February 18, 2017 in Government Affairs

A major legal victory against the Mission Driveway Tax was achieved on
Friday, April 7 as the Kansas Supreme Court issued an opinion ruling. The
Kansas City Regional Association of REALTORS®, the Kansas Association of
REALTORS® & the National Association of REALTORS® partnered in support of
the Heartland Apartment Association in their lawsuit against the city of
Mission, Kansas. Today, the Court held that Mission’s
imposition of a transportation utility fee was an illegal excise tax under
Kansas law.

This particular decision had been long debated,
and in the system for over half a decade. Initially proposed in 2010 as a
“transportation utility fee,” to be levied against—to use the language
proposition’s language—“all improved property in the city, based on the number
of vehicle trips that property generates.” In short, the more traffic generated
by the property, the more the fee would be.
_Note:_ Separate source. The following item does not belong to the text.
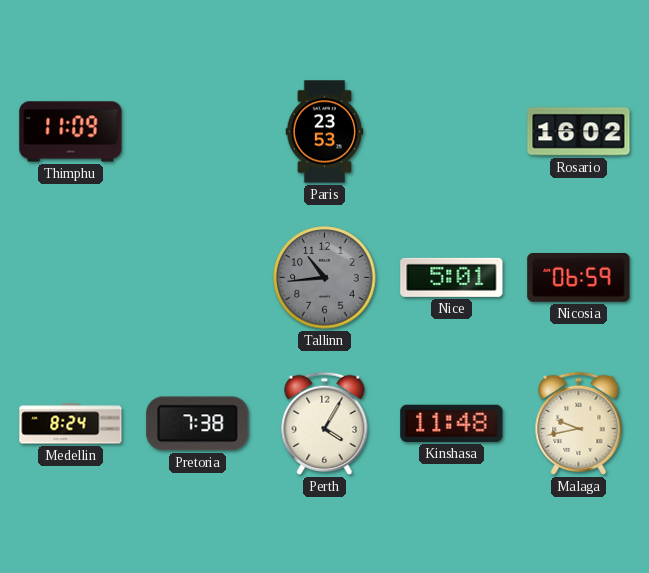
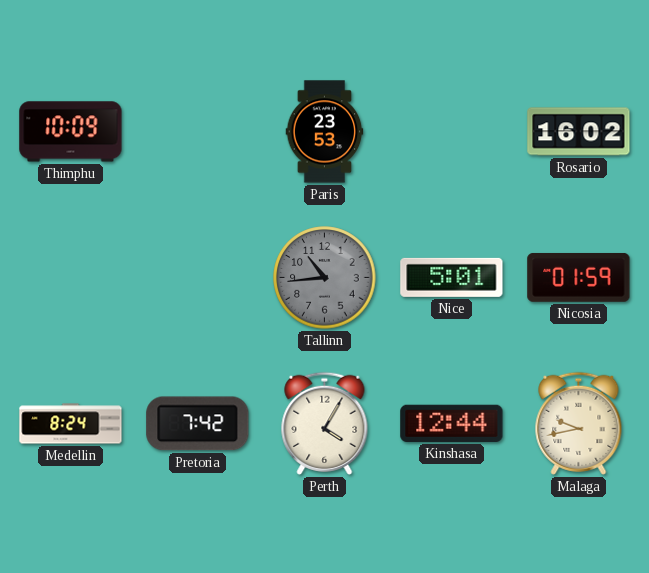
Thimphu: 11:09 -> 10:09
Nicosia: 06:59 -> 01:59
Pretoria: 7:38 -> 7:42
Kinshasa: 11:48 -> 12:44
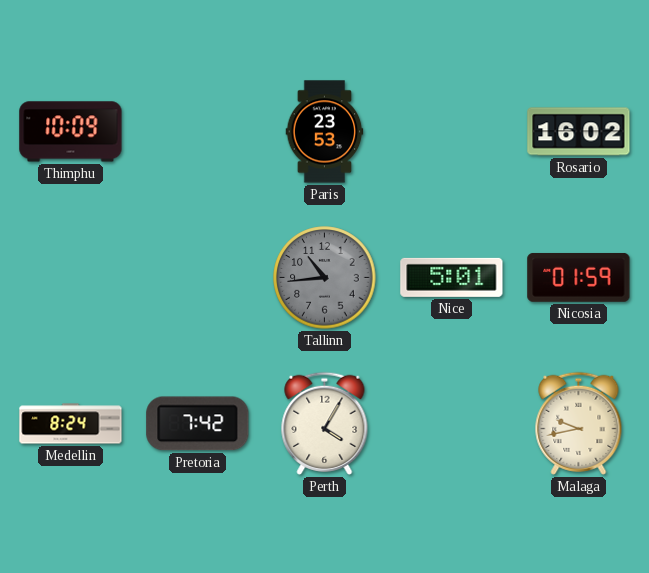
Kinshasa: 12:44 -> none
Single-family homes would have been
charged a flat fee, around $70 a year, but multifamily homes and commercial
buildings would have been charged more, based on a proposed formula. In the
recently released court decision, the highest fee reported was in excess of
$16,000.

Opponents of the measure were swift to grant the
measure the pithy moniker “driveway tax,” and litigation was soon to follow, on
the grounds that it was an excise tax. In 2013, a Johnson County judge ruled in
favor of Mission, citing the TUF was not, in fact, an excise tax.

But in 2015, the Kansas Court of Appeals
reversed the decision, and the case eventually wound up in the Kansas Supreme
Court. The presiding justices ruled against the TUF, citing that it was, in
fact, a tax. In their decision, the cited the following:

“The TUF is not voluntary—all property owners
generally must pay it. The citizens who pat the TUF do not receive any special
benefit for it. There is no aspect of contract or consent in payment of the
fee. The money raised from the TUF is used to pay for street improvements,
which are used by all. And the TUF is not a way to compensate the government for regulating a specific service,
benefit or privilege.”

Officials for the city of Mission have not yet
commented on the ruling.

This ruling is a prime example of what like-minded associations can
accomplish together on behalf of members and property owners. Today is a huge
victory for residential and commercial properties, not only in Mission, but
also in other municipalities where similar fees on property would have likely
been explored if Mission had been successful in this case.